States like Gujarat and Tamil Nadu have been performing organ transplants in a better way compared to the rest country, he said.

Speaking to IANS, AIIMS Director and renowned surgeon M.C. Mishra said: "Legalising will at least prevent innocent poor people from getting exploited by the middlemen who do not pay them the promised money after they donate their kidneys or any other organ.
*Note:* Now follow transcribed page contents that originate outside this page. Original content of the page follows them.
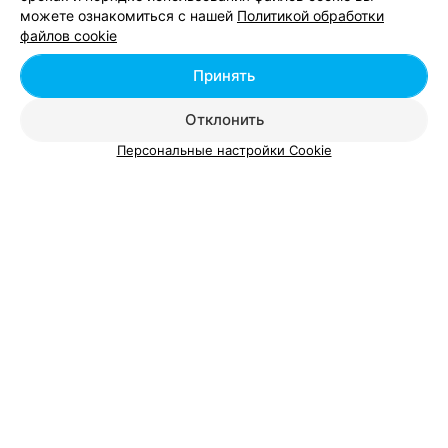
можете ознакомиться с нашей
Политикой обработки
Добавить компанию
файлов cookie
Добавить специалиста
Принять
Отклонить
Персональные настройки Cookie
О проекте
Новости проекта
Размещение рекламы
Вакансии
Публичный договор
Способы оплаты
Публичный договор по использованию сервиса
«Афиша»
Пользовательское соглашение
Написать в поддержку
Связаться по вопросам сотрудничества
Написать руководителю relax.by
Персональные настройки cookie
Обработка персональных данных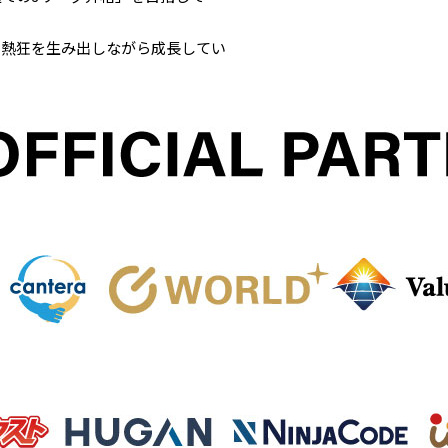
、熱狂を生み出しながら成長してい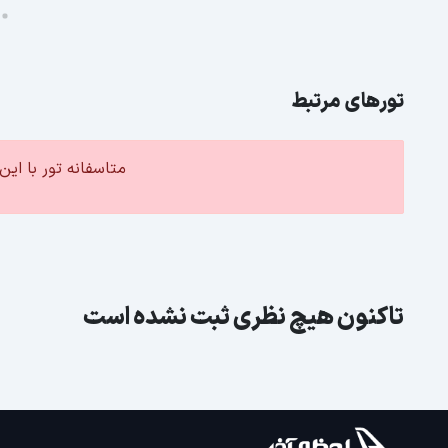
تورهای مرتبط
متاسفانه تور با ا
تاکنون هیچ نظری ثبت نشده است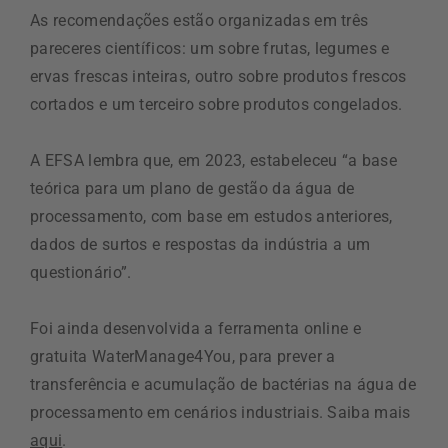
As recomendações estão organizadas em três
pareceres científicos: um sobre frutas, legumes e
ervas frescas inteiras, outro sobre produtos frescos
cortados e um terceiro sobre produtos congelados.
A EFSA lembra que, em 2023, estabeleceu “a base
teórica para um plano de gestão da água de
processamento, com base em estudos anteriores,
dados de surtos e respostas da indústria a um
questionário”.
Foi ainda desenvolvida a ferramenta online e
gratuita WaterManage4You, para prever a
transferência e acumulação de bactérias na água de
processamento em cenários industriais. Saiba mais
aqui
.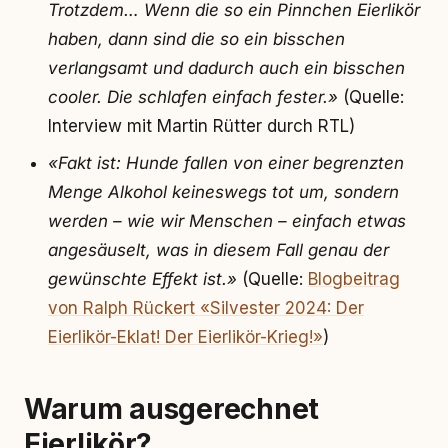
Trotzdem… Wenn die so ein Pinnchen Eierlikör
haben, dann sind die so ein bisschen
verlangsamt und dadurch auch ein bisschen
cooler. Die schlafen einfach fester.»
(Quelle:
Interview mit Martin Rütter durch RTL)
«Fakt ist: Hunde fallen von einer begrenzten
Menge Alkohol keineswegs tot um, sondern
werden – wie wir Menschen – einfach etwas
angesäuselt, was in diesem Fall genau der
gewünschte Effekt ist.»
(Quelle:
Blogbeitrag
von Ralph Rückert «Silvester 2024: Der
Eierlikör-Eklat! Der Eierlikör-Krieg!»
)
Warum ausgerechnet
Eierlikör?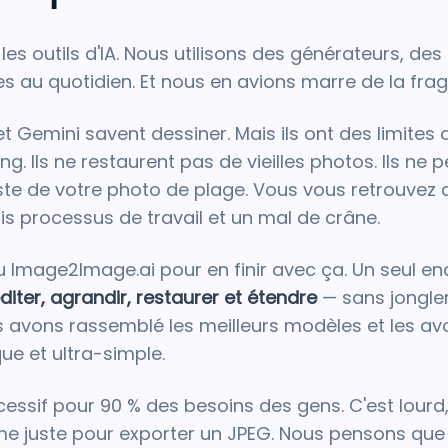
es outils d'IA. Nous utilisons des générateurs, des
s au quotidien. Et nous en avions marre de la fra
 Gemini savent dessiner. Mais ils ont des limites d'u
ng. Ils ne restaurent pas de vieilles photos. Ils ne
iste de votre photo de plage. Vous vous retrouvez
s processus de travail et un mal de crâne.
Image2Image.ai pour en finir avec ça. Un seul en
diter, agrandir, restaurer et étendre
— sans jongler
s avons rassemblé les meilleurs modèles et les av
ue et ultra-simple.
ssif pour 90 % des besoins des gens. C'est lourd, c
e juste pour exporter un JPEG. Nous pensons que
A legal backing will help in doing away with the middlemen."

While in Western countries around 70-80 per cent of people pledge their organs, in India only about 0.01 per cent do so.

According to Voluntary Health Association of India, even if commercial organ donation is not legal, about 2,000 Indians sell a kidney every year through brokers.

Former Director of NOTTO (National Organ & Tissue Transplant Organisation) Saudan Singh told IANS: "Legalising organ donation in exchange for money is required. Government doesn't know but the situation is such that 90 per cent of the organ donation is happening by living donors, even if illegally, while cadaver donation, which is legal, happens only in around 5-10 per cent cases."

Medical experts said that legalising commercial organ donation will increase the number of people pledging organs.

Ravinder Pal Singh, Director of Centre for Liver Transplant & Gastro Sciences at Saroj Super Speciality Hospital, said that after legalising commercial organ donation, there should be centres where people can register themselves for commercial organ donation and an identity card should be provided to them.

"After getting identity cards, they can donate their organs after six months. This will prevent racketeers from forcing, kidnapping to donate organs and other forms of forgery. This will definitely help in increasing the number of people donating organs," said Singh.